Cruciferous vegetables’ healing powers have been known for thousands of years
Since ancient times, natural healers and herbalists have known of the beneficial and disease-fighting effects of cruciferous vegetables. Astonishingly, some even noted their ability to treat cancer – specifically, breast cancer. Cato the Elder, a Roman historian who lived in the second century BC, wrote that cabbage not only eased “crapulence after exceeding wine consumption” – in a word, hangovers – but could also treat serious diseases such as cancer. Verbatim translations make it clear that Cato the Elder advocated treating “cancerous ulcers of the breast” by applying a cabbage leaf poultice.

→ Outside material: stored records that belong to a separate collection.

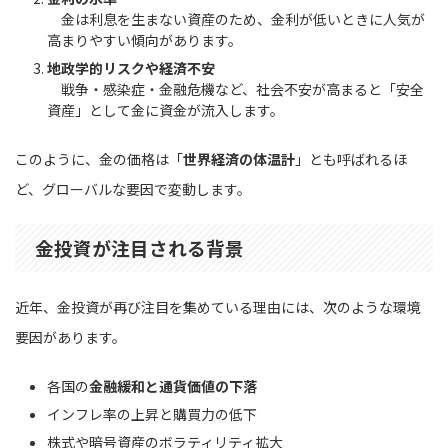
金は利息を生まない資産のため、金利が低いときに人気が
高まりやすい傾向があります。
地政学的リスクや経済不安
戦争・感染症・金融危機など、社会不安が高まると「安全
資産」として金に資金が流入します。
このように、金の価格は「
世界経済の体温計
」とも呼ばれるほ
ど、グローバルな要因で変動します。
金投資が注目される背景
近年、金投資が再び注目を集めている理由には、次のような環境
要因があります。
各国の
金融緩和と通貨価値の下落
インフレ率の上昇と購買力の低下
株式や暗号資産のボラティリティ拡大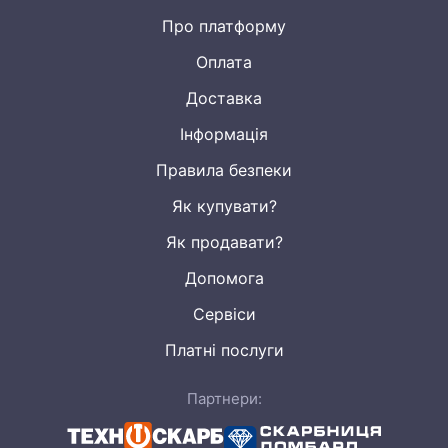
Про платформу
Оплата
Доставка
Інформація
Правила безпеки
Як купувати?
Як продавати?
Допомога
Сервіси
Платні послуги
Партнери:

Recent research validates ancient claims Now, modern research is verifying this traditional wisdom. Scientists have found that sulforaphane causes apoptosis – or programmed suicide – in human breast cancer cells. In a 2007 study from Johns Hopkins, sulforaphane inhibited the growth of not one, but four, different kinds of human breast cancer cells.
In addition, clinical studies have shown that sulforaphane dramatically slows the rate at which prostate cancer develops. Prostate specific androgen – or PSA – is a well-known cancer biomarker that can reflect the rate of growth. In a 2015 double-blind, placebo-controlled, six month-long study published in Cancer Prevention Research, 60 mgs of sulforaphane a day from broccoli sprouts slowed the doubling rate of PSA by an amazing 86 percent.
How should I use sulforaphane to help protect against cancer?
Many studies have used dosages of sulforaphane ranging from 40 to 60mgs a day. According to Dr. Patrick, this amount can be roughly equaled by eating 140 grams of raw, fresh broccoli sprouts daily. Broccoli sprouts can be easily grown by adding 2 tablespoons of broccoli sprouting seeds to a quart or Mason jar, covering them with a few inches of filtered water, capping the jar and storing it in a warm, dark place overnight. Drain the water, then rinse the sprouts.
You can learn more about growing your own broccoli sprouts here.
You can also consume glucoraphanin and sulforaphane by eating Brussels sprouts, cabbage, mustard greens and watercress. However, if you are cooking cruciferous vegetables, you should avoid prolonged heating and boiling, which inactivates the enzyme that turns glucoraphanin into sulforaphane. For maximum health benefit, opt for very light steaming – no more than 3 to 4 minutes – instead.